最近全米のメディアを騒がせている大学の「グリークライフ」。レイシストな歌を合唱している画像が表沙汰、急性アルコール中毒で死亡者続出等でニュースになることも。
日本ではあまり馴染みがないが、アメリカでは大学と言ったら「グリーク」は外せない、と思う学生が少なくない。

グリークライフはもともと、大学のエリートのみが入ることを許される秘密結社のような組織。いまでは、日本の大学で言う、テニスサークルやオールラウンド系サークルのようなものかも知れない。 一般的に「良い印象がない」「酒盛りばかりしてそう」「実際なにか活動しているの?」「チャラい」というイメージは、アメリカの男子大学生のグリーク「フラタニティ」と似ている。

アメリカ人学生が、ギリシャ文字「ΑΣΑ(アルファ・シグマ・アルファ)」「ΚΔ(カッパ・デルタ)」のようなロゴが入ったTシャツやスエットを着ているのを見た事がある人はいないだろうか? そう、それこそがグリークライフのグループ別の名称だ(ラテン語やギリシャとは今では全く関係ない)。
日本の大学でいうところの「サークル」、米国大学では?
ノースウエスタン大学のフラタニティー

グリークライフには、誰でも入れるわけではなく、一定の必要条件を満たした者だけがメンバーになれる厳しい入会審査があるらしい(団体それぞれの趣向があり、その必要条件もそれぞれが違う)。


フラタニティは男子学生の団体で、ソロリティーは女子学生の団体だが、秘密結社のような存在だったという伝統があり、ノースアメリカ・インターフラタニティ・コンファレンスによると、全米にはフラッタニーだけでも5,500くらいは存在しているという。

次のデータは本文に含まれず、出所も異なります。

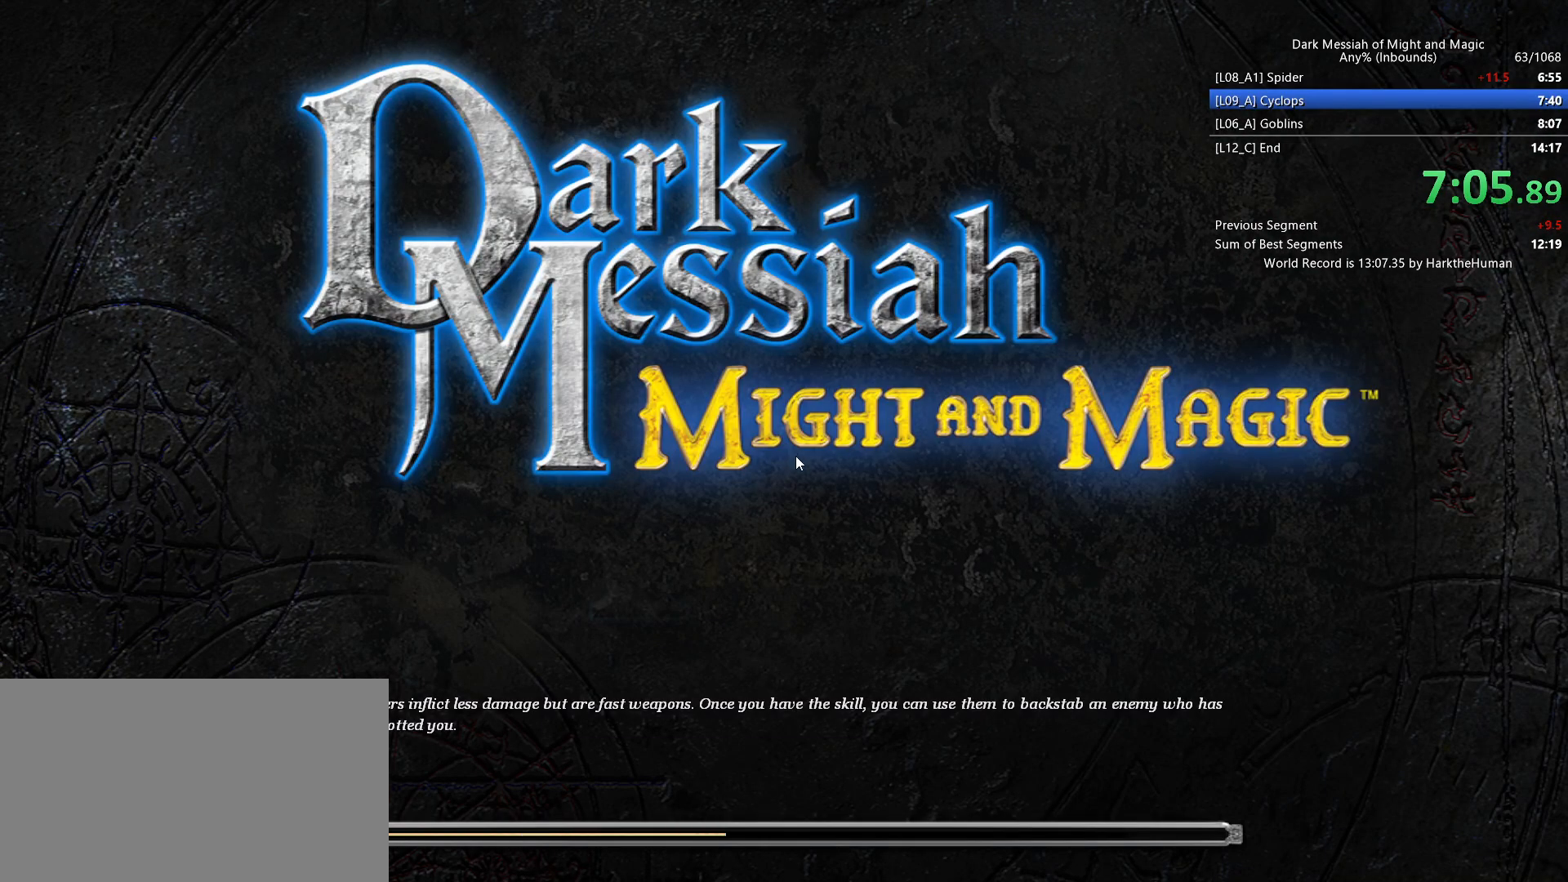
{"keys": [], "mouse": [], "events": []}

メンバーの多くはアメリカ社会における数々の分野で成功をおさめていて、長い間アメリカの教育システムと結びついていると思っている人が多い、というのも興味深い。
スティーブン・スピルバーグ、ハリソン・フォード、マイケル・ジョーダン、ケビン・コスナー、アシュトン・カッチャー、ブラッド・ピットなどもフラタニティ出身。
ソロリティーだと、トリー・バーチ、シェリル・クロウ、ケイト・スペード、ベッツィー・ジョンソン、ミッシェル・ファイファー、キャシー・ベイツなど。
日本の大学でいうところの「サークル」、米国大学では?
ノースウエスタン大学のフラタニティー

地域奉仕活動やリーダーシップのような行動理念への献身的な目的があるクラブ的なものなので、各サークルそれぞれ決まったルールや暗号などがある。個人の学業成績も影響するので、勉学にも気を抜けず、大学生活も忙しいものになるようだ。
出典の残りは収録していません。